Les filles hésitent à dénoncer les violences sexuelles et psychologiques en raison de la stigmatisation sociale et de la peur des représailles, notamment dans des contextes où les normes culturelles renforcent leur vulnérabilité. Les garçons sont moins enclins à signaler les violences physiques à cause de la honte associée à la victimisation et de la pression sociale pour incarner la force et la résilience. De plus, la méfiance envers les institutions, jugées inefficaces ou complices (enseignants non formés, corruption), décourage également les signalements. Cette hypothèse révèle des dynamiques genrées clés, comme la stigmatisation des filles et la honte des garçons, qui freinent le signalement des violences. Une analyse plus critique aurait pu déconstruire ces attentes genrées et inclure les expériences des personnes LBGTQ+, souvent réticentes à signaler des violences par crainte de discrimination ou d’incompréhension institutionnelle. Enfin, la méfiance envers les institutions, bien que mentionnée, peut gagner à être analysée de manière intersectionnelle en montrant comment elle est amplifiée pour certains groupes marginalisés (p. ex., les filles rurales issues de milieux pauvres).

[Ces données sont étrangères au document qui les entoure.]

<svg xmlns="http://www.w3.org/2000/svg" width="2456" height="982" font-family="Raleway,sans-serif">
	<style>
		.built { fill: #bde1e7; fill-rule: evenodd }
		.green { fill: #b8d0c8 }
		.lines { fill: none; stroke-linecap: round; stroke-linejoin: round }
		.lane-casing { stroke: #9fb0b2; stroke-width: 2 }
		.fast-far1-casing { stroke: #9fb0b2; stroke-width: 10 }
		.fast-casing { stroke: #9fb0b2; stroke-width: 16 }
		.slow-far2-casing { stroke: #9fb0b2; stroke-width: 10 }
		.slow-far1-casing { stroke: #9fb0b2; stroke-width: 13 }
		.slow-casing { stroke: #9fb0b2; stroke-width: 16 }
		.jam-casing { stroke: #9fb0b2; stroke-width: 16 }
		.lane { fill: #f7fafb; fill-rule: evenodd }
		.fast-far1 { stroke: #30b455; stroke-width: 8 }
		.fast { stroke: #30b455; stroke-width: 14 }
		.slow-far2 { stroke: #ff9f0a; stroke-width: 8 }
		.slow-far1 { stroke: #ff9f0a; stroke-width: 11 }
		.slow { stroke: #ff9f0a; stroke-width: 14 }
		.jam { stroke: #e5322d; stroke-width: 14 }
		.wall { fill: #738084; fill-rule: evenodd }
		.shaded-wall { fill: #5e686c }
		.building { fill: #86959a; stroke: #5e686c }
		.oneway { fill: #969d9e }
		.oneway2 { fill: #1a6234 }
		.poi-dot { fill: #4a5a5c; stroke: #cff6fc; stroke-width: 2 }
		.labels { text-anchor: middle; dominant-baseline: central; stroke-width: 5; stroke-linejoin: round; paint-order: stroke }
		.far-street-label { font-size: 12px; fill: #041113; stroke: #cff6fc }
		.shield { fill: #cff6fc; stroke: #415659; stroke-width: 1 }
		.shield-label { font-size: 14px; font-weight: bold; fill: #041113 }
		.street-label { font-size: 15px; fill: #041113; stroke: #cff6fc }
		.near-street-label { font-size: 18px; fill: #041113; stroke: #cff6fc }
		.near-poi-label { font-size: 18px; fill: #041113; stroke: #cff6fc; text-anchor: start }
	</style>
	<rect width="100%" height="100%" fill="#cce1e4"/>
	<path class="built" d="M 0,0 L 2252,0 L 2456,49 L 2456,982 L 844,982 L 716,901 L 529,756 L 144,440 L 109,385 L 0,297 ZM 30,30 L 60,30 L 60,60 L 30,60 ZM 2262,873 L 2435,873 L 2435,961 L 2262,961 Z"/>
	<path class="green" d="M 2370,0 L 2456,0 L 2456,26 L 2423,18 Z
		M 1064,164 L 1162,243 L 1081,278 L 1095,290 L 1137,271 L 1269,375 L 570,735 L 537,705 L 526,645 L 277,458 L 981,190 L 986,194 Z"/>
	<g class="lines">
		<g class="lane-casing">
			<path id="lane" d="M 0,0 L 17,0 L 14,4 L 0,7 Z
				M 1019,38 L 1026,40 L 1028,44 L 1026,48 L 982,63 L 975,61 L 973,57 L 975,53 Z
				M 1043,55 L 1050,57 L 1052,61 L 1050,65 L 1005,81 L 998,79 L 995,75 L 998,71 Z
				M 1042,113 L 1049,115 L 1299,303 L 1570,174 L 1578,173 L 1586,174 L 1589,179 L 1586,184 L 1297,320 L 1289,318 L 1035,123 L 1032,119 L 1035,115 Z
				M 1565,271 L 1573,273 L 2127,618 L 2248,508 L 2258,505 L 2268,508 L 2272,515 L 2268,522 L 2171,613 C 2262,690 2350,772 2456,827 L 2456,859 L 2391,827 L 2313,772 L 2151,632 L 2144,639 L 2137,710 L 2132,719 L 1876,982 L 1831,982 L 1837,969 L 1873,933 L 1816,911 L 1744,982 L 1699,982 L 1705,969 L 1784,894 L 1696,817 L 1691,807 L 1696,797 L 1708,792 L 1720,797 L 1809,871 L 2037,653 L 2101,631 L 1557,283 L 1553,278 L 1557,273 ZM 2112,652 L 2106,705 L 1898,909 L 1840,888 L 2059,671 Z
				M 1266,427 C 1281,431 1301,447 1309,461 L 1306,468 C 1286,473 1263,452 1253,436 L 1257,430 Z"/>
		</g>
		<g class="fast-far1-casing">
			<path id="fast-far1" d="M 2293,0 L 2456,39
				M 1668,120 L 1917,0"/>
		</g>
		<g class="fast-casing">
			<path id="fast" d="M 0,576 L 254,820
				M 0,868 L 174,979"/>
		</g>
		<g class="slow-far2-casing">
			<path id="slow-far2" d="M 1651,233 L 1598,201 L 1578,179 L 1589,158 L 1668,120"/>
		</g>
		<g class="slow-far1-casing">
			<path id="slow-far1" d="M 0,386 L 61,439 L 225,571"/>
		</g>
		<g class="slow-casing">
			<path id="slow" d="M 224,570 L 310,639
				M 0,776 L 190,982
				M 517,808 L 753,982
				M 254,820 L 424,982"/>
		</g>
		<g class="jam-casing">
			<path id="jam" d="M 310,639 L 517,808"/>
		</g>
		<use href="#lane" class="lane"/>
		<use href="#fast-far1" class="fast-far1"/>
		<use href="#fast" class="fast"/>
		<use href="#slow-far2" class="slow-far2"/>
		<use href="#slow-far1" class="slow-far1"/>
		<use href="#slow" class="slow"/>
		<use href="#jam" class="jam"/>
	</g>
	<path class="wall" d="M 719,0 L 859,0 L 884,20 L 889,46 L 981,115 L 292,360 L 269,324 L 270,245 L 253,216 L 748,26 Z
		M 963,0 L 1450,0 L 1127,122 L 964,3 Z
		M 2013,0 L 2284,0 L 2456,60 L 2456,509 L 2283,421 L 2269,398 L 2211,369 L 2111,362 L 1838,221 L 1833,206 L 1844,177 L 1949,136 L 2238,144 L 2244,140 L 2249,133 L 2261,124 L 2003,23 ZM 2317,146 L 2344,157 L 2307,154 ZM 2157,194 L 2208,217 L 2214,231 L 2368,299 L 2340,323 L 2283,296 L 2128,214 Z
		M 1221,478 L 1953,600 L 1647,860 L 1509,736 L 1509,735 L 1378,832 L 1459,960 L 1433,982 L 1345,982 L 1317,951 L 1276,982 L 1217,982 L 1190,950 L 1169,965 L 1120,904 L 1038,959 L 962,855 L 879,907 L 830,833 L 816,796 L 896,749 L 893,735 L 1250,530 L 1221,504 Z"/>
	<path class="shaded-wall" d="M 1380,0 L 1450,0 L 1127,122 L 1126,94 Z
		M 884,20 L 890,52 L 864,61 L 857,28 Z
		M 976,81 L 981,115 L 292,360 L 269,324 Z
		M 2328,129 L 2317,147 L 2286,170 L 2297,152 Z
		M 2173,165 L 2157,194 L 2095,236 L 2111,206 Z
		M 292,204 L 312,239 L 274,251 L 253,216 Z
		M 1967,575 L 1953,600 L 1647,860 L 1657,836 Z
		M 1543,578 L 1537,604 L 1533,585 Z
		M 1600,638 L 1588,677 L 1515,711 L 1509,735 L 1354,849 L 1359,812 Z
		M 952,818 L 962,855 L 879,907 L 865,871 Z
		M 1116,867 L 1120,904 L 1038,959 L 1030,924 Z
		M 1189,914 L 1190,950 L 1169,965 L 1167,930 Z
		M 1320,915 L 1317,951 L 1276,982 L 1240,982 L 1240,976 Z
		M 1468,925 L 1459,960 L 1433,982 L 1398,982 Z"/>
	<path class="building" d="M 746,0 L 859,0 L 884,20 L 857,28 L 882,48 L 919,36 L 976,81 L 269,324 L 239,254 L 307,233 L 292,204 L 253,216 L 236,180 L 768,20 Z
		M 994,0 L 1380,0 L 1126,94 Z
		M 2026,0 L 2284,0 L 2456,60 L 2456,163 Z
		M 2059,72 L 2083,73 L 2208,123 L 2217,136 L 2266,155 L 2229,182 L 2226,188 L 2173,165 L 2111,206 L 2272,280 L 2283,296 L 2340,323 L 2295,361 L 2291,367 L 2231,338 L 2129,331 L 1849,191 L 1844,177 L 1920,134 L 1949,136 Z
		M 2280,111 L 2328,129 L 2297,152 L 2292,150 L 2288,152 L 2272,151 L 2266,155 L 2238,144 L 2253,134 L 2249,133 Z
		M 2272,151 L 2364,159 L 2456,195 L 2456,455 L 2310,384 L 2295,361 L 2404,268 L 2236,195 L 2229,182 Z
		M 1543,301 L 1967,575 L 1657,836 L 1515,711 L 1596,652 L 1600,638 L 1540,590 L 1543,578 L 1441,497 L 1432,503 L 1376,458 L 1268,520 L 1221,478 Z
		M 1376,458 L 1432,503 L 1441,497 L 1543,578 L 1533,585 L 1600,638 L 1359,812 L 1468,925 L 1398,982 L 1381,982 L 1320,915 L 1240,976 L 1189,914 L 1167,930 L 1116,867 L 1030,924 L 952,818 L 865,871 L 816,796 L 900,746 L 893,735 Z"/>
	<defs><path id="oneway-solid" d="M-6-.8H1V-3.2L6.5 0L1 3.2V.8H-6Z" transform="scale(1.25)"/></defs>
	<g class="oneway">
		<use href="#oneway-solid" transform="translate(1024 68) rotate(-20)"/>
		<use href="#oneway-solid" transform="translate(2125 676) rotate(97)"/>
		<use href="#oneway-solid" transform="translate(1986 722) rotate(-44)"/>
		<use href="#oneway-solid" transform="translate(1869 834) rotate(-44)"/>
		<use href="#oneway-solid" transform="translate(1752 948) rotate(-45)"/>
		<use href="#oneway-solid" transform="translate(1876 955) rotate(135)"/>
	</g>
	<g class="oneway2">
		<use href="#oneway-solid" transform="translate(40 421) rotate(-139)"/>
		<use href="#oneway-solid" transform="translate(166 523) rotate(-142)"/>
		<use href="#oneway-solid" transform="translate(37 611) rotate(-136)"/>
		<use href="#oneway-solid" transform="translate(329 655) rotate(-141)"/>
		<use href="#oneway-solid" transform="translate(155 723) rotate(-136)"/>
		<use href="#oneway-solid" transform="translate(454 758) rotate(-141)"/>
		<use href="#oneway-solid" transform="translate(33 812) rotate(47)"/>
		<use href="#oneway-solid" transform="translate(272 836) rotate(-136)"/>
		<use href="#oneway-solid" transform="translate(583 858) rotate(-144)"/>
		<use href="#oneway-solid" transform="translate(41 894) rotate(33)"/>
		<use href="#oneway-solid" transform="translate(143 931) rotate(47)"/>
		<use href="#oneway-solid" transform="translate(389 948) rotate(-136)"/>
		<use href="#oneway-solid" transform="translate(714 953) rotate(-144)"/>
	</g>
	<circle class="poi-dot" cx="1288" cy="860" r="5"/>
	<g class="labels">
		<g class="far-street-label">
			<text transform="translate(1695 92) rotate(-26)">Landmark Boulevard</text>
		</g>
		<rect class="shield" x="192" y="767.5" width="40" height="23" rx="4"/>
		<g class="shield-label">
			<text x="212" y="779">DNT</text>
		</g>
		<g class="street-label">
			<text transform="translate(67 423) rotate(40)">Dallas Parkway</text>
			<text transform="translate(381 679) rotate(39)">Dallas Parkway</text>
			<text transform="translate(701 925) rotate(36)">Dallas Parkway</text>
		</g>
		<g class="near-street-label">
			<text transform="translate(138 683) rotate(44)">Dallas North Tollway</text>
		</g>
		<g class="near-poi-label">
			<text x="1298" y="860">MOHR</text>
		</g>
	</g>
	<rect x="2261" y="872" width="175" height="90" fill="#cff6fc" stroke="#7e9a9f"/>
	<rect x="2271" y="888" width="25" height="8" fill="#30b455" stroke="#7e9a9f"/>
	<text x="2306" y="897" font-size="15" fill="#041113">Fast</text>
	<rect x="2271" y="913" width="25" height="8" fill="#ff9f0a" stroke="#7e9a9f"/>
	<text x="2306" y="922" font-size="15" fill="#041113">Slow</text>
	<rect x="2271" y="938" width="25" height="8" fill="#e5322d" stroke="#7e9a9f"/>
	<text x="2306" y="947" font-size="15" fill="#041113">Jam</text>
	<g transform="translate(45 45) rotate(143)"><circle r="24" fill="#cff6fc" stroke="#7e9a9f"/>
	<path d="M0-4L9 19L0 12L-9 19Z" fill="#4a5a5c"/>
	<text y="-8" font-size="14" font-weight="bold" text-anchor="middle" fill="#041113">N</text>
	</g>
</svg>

Notre hypothèse contextuelle (régionale/institutionnelle) est également validée par notre analyse documentaire. Elle souligne que les violences genrées sont aggravées dans des contextes spécifiques, tels que les zones en crise (comme la crise anglophone) et les milieux ruraux. Dans ces régions, la déliquescence des structures étatiques, la corruption et le recours accru à des pratiques traditionnelles patriarcales (mariages précoces, normes de genre rigides) exacerbent les violences.
De plus, le manque de formation des acteurs éducatifs, souvent majoritairement masculins, et leur incapacité à identifier et gérer les violences genrées contribuent à perpétuer l’impunité. Cette hypothèse intègre des facteurs structurels (déliquescence des institutions, corruption, normes patriarcales) qui exacerbent les violences genrées, notamment dans les contextes de crise et les milieux ruraux. Cependant, elle omet d’explorer comment ces structures affectent les personnes LBGTQ+, souvent confrontées à des violences spécifiques (exclusion, persécution) dans des contextes normatifs rigides. De plus, elle ne mobilise pas suffisamment l’intersectionnalité pour analyser comment tribalisme, népotisme ou validisme interagissent avec le genre et produisent des expériences de violence différenciées. Enfin, si le manque de formation des acteurs éducatifs est mentionné, l’hypothèse n’aborde pas leur formation à une approche inclusive.